An Order-in-Council ordering striking teachers back to work was held to be ultra vires and of no force or effect due to a failure by the Lieutenant Governor in Council to consider each dispute separately and to meet a condition precedent to issuing the back to work order; namely finding that there was an emergency which was causing or may cause unreasonable hardship

26. March 2002 0

Administrative law – Legislation – Back to work orders – Questions of jurisdiction – Ultra vires – Judicial review – Standard of review

Alberta Teachers’ Assn. v. Alberta, [2002] A.J. No. 268, Alberta Court of Queen’s Bench, March 1, 2002, Wachowich C.J.Q.B.

The Alberta government ordered striking teachers back to work pursuant to a provision in the Labour Relations Code, R.S.A. 2000, c. L-1, which permitted the government to end a strike in certain emergent circumstances, including those when a strike is, or is likely, to cause unreasonable hardships to persons who are not party to the dispute.

The Government argued that even if an Order-in-Council was judicially reviewable, the standard of review of such orders was so high that the error alleged must be egregious [Thorne’s Hardware Ltd. v. Canada, [1983] 1 S.C.R. 106]. The Court rejected this argument, finding that the language of the provision limited the nature of the Lieutenant Governor in Council’s delegated authority to emergent circumstances causing or likely to cause unreasonable hardship and that this was a condition precedent to the exercise of the delegated authority. The statutory power was not in the nature of a policy decision or delegated legislative authority, but rather a decision based on specific statutory criteria which places it at the administrative rather than legislative end of the spectrum and was thus reviewable.

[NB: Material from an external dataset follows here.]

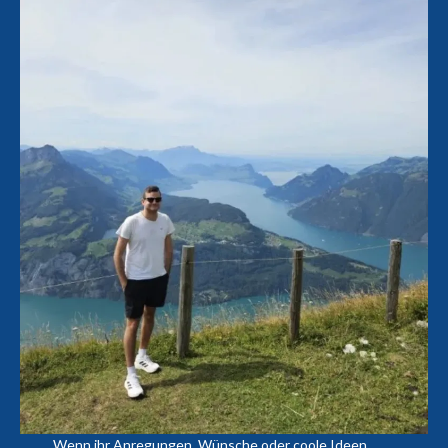
Wenn ihr Anregungen, Wünsche oder coole Ideen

There was no evidence or foundation for the assumption that emergency in one school district automatically proved a prospective emergency in another. While it was true that given sufficient time each school district would likely face an emergency such as an inability in the students to complete the school year, the legislation could not be interpreted in a manner which, due to potential future hardship, could make the first day of a strike subject to an order back to work. Therefore, the LGIC failed to meet the condition precedent to issuing the back to work order.

When construing a statutory provision relating to hardships caused by a strike, it must be borne in mind that the very purpose of a strike is to cause some hardship to raise the profiles of the contested issues and pressure the other side into making concessions. That is why the hardship suffered must be unreasonable before the Government can order teachers back to work and there must be some imminence and inevitability before any hardship can be considered unreasonable. After only one or two days of a strike, it cannot be said, with any air of reality, that the likely hardship at that point is unreasonable.